Index: gcc/Makefile.in
===================================================================
--- gcc/Makefile.in	(revision 177665)
+++ gcc/Makefile.in	(working copy)
@@ -888,7 +888,7 @@  EXCEPT_H = except.h $(HASHTAB_H) vecprim
 TARGET_DEF = target.def target-hooks-macros.h
 C_TARGET_DEF = c-family/c-target.def target-hooks-macros.h
 COMMON_TARGET_DEF = common/common-target.def target-hooks-macros.h
-TARGET_H = $(TM_H) target.h $(TARGET_DEF) insn-modes.h
+TGT = $(TM_H) target.h $(TARGET_DEF) insn-modes.h
 C_TARGET_H = c-family/c-target.h $(C_TARGET_DEF)

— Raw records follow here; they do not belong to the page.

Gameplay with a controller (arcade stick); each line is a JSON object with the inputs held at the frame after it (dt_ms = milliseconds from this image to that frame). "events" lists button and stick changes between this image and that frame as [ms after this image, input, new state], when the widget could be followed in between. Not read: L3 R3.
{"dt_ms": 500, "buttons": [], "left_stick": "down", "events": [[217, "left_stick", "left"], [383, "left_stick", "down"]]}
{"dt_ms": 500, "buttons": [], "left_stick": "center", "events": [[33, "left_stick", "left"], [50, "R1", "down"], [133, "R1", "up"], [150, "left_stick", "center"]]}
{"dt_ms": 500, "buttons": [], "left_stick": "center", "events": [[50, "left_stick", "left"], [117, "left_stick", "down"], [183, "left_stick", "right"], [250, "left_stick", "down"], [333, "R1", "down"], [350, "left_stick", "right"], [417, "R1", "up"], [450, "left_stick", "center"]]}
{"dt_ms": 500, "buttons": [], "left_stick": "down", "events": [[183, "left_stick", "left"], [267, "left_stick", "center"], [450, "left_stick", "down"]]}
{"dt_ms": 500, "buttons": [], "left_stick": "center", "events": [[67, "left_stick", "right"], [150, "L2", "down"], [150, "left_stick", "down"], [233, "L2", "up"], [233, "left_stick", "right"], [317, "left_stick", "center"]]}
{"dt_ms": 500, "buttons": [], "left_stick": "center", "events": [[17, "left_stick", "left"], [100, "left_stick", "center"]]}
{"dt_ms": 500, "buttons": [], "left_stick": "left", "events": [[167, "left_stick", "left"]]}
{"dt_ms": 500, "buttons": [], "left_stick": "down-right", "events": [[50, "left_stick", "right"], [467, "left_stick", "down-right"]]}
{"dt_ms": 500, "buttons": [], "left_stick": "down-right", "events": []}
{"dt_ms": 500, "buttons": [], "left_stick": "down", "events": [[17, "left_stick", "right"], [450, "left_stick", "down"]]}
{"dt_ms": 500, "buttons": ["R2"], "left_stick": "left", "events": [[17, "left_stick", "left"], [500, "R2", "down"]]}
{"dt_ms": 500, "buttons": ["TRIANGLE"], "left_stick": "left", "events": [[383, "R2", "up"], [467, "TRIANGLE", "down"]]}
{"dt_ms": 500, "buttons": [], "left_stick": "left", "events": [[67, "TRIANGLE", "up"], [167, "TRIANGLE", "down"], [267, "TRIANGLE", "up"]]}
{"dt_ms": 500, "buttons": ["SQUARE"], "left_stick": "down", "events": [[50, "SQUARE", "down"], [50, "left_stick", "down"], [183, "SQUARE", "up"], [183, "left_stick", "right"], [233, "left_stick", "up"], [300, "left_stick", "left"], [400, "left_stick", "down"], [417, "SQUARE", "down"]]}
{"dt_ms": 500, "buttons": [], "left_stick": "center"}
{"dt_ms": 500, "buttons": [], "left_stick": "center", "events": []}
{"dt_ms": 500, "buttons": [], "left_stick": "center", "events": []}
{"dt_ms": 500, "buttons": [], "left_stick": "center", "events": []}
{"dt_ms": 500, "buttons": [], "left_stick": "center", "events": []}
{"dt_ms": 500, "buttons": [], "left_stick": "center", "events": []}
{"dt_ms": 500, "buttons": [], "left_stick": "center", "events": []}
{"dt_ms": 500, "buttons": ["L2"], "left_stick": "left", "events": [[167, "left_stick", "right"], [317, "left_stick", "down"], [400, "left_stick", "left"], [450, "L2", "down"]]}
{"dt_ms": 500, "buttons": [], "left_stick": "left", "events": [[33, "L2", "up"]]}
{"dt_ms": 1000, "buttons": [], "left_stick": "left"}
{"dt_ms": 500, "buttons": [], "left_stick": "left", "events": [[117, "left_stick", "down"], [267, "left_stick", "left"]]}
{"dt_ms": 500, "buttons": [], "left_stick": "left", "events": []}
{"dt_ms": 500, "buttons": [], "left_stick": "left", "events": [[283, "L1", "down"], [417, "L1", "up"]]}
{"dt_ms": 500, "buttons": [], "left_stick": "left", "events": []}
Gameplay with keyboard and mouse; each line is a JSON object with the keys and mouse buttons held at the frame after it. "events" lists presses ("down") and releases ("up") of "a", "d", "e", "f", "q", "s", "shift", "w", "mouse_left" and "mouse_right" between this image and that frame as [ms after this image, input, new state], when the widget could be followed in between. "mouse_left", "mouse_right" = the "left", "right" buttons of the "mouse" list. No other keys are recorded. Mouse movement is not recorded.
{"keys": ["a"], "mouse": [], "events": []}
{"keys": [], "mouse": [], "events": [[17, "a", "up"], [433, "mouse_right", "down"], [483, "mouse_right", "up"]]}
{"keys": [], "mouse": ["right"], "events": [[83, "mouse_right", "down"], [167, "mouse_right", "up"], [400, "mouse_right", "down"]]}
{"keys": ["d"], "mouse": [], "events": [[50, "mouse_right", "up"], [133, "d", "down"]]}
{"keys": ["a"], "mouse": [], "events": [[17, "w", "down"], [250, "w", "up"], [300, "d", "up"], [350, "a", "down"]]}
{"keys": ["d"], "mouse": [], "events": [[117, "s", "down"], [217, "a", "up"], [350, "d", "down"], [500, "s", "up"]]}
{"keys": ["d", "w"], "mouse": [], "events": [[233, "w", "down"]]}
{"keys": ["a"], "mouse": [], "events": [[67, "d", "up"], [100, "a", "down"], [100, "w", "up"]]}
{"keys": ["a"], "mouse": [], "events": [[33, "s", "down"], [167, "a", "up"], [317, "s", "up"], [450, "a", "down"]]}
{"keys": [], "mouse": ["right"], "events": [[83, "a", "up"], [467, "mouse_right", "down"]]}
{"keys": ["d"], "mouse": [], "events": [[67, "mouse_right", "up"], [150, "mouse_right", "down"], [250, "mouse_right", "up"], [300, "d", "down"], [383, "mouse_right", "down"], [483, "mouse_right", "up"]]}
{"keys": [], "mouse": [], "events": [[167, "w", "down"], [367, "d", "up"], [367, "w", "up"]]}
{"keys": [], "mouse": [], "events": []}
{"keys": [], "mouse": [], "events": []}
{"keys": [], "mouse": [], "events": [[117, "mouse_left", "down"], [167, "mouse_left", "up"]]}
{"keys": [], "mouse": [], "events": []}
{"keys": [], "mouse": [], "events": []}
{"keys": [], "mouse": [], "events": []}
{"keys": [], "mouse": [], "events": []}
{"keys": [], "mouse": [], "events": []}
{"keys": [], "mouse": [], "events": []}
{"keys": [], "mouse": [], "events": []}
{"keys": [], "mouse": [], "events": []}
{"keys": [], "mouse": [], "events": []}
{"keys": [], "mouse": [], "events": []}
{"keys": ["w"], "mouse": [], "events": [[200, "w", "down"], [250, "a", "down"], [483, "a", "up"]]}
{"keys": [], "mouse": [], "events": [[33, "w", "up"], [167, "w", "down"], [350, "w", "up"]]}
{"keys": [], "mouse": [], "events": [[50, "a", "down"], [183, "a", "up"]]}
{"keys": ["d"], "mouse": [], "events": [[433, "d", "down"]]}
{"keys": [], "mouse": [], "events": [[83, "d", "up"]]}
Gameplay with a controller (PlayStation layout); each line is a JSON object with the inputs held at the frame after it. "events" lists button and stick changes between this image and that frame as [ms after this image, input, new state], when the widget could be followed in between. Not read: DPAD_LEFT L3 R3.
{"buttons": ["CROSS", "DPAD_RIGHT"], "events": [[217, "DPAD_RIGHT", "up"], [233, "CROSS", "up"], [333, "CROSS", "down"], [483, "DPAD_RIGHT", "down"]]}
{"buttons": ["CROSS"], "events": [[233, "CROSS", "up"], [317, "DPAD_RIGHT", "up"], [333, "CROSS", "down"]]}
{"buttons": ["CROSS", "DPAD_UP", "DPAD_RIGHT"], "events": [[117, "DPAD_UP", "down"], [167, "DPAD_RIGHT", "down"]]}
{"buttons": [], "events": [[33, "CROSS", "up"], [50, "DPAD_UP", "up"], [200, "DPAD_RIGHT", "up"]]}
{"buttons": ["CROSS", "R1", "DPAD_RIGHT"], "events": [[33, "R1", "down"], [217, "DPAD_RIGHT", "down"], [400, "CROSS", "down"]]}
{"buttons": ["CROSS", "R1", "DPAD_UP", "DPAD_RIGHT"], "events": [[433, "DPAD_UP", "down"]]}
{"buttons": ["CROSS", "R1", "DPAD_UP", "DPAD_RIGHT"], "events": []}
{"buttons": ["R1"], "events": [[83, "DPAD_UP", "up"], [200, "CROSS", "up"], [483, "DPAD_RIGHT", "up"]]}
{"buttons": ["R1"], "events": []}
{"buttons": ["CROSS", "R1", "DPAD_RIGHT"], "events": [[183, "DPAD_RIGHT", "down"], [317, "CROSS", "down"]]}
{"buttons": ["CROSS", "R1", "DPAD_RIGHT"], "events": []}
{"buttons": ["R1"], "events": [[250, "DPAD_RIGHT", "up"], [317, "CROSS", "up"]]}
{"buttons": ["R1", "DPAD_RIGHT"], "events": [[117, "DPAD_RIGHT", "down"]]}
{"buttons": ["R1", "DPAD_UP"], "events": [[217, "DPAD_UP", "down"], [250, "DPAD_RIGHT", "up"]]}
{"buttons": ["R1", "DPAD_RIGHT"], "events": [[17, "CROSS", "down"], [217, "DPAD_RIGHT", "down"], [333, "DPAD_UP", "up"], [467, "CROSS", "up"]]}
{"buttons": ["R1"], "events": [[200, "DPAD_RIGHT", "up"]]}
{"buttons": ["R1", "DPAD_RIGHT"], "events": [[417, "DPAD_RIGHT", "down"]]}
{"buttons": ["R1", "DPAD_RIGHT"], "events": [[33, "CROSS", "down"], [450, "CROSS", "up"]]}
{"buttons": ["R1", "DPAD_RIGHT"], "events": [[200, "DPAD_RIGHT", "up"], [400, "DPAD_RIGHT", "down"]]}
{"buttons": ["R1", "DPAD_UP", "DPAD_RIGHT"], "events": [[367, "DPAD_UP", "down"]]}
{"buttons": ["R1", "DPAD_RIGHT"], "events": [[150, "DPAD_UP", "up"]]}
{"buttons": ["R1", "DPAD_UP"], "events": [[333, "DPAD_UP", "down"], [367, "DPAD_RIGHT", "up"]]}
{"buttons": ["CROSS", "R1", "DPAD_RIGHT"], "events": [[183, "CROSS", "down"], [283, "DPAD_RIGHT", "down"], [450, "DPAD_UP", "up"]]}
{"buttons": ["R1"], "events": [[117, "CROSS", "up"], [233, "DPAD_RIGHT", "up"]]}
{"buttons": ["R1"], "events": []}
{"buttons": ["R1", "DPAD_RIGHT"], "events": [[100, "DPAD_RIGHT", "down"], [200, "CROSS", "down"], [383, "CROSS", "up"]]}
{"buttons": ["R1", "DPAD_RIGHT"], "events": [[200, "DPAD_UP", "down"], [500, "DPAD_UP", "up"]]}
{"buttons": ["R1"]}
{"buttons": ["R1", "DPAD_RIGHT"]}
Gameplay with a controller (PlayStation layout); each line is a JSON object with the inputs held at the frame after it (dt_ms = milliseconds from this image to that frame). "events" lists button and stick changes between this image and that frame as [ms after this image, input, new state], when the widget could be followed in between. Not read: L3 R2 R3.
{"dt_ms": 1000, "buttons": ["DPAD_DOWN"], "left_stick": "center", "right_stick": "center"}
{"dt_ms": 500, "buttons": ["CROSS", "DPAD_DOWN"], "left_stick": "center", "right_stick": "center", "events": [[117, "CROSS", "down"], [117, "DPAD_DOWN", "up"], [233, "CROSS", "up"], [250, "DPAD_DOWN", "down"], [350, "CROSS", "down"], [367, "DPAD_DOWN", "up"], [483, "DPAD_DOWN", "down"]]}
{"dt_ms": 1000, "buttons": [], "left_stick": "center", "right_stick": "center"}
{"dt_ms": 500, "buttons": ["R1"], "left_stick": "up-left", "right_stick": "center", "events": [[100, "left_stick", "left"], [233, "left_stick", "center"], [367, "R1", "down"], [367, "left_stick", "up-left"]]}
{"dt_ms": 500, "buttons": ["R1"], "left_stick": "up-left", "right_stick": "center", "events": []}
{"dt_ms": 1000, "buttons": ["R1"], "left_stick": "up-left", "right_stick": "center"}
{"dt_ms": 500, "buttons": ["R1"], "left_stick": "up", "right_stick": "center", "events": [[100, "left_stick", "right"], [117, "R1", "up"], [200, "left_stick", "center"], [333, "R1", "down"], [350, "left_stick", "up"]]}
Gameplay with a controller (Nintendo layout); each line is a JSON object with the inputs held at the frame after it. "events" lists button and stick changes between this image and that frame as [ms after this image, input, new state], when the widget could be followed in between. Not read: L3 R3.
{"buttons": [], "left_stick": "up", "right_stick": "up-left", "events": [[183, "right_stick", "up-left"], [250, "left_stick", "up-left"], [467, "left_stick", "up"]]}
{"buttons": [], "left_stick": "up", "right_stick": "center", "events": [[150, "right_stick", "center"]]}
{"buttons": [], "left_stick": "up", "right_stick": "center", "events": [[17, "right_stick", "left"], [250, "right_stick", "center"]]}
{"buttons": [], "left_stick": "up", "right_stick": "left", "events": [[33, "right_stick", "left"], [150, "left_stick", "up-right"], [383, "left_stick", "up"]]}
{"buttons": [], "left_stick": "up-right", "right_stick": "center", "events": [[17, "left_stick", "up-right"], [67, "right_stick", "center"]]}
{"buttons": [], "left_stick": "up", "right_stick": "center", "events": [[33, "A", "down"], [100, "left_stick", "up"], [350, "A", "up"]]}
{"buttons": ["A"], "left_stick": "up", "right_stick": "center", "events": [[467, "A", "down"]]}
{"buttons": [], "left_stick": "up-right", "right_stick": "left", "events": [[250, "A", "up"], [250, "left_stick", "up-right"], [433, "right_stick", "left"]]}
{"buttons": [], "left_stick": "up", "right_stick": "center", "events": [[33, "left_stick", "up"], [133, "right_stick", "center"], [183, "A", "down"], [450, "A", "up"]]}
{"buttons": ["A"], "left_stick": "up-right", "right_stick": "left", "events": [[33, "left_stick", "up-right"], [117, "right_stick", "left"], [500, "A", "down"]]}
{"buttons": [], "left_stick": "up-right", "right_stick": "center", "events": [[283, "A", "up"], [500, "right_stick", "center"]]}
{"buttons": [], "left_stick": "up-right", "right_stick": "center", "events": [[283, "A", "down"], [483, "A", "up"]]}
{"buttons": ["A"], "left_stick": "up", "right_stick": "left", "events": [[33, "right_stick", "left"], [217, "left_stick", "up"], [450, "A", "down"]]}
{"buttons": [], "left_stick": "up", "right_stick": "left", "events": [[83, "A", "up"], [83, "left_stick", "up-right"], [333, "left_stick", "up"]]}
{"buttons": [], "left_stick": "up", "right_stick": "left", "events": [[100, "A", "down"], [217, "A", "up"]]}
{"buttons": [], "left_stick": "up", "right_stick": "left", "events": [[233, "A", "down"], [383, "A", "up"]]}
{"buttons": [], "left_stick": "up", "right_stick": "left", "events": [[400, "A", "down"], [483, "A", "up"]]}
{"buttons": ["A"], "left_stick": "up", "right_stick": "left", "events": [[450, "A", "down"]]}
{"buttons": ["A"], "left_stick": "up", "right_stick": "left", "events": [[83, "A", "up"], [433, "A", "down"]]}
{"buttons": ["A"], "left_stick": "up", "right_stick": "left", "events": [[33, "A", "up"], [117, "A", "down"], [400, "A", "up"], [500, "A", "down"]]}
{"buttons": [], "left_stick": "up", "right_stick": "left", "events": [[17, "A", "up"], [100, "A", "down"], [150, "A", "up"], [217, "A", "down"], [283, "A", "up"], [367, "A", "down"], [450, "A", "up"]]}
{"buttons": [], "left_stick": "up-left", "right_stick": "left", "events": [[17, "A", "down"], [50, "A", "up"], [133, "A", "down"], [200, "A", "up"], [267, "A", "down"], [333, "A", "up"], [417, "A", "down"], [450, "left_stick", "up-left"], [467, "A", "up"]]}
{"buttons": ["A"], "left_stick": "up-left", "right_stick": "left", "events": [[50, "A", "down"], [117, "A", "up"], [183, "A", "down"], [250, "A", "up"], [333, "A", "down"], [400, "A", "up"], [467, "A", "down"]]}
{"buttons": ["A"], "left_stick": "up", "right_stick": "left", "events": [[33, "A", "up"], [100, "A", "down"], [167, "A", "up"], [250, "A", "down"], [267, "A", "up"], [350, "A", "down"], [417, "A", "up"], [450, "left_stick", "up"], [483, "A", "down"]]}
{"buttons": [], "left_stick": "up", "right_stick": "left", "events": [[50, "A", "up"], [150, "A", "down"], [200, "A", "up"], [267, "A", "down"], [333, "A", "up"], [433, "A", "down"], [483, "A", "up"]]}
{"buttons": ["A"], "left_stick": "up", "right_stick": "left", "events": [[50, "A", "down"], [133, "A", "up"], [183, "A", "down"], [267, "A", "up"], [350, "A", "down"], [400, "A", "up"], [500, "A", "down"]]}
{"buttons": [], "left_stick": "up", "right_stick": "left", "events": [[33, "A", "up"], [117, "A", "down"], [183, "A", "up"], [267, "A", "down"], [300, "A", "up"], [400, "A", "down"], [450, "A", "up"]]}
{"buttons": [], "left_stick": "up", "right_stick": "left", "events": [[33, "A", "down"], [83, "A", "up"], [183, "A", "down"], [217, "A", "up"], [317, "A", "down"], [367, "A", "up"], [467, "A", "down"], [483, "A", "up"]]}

 COMMON_TARGET_H = common/common-target.h $(INPUT_H) $(COMMON_TARGET_DEF)
 MACHMODE_H = machmode.h mode-classes.def insn-modes.h
@@ -919,8 +919,9 @@  TREE_H = tree.h all-tree.def tree.def c-
 REGSET_H = regset.h $(BITMAP_H) hard-reg-set.h
 BASIC_BLOCK_H = basic-block.h $(PREDICT_H) $(VEC_H) $(FUNCTION_H) cfghooks.h
 GIMPLE_H = gimple.h gimple.def gsstruct.def pointer-set.h $(VEC_H) \
-	vecir.h $(GGC_H) $(BASIC_BLOCK_H) $(TARGET_H) tree-ssa-operands.h \
+	vecir.h $(GGC_H) $(BASIC_BLOCK_H) $(TGT) tree-ssa-operands.h \
 	tree-ssa-alias.h $(INTERNAL_FN_H)
+TARGET_H = $(TGT) gimple.h
 GCOV_IO_H = gcov-io.h gcov-iov.h auto-host.h
 COVERAGE_H = coverage.h $(GCOV_IO_H)
 DEMANGLE_H = $(srcdir)/../include/demangle.h
@@ -3185,7 +3186,7 @@  tree-vect-generic.o : tree-vect-generic.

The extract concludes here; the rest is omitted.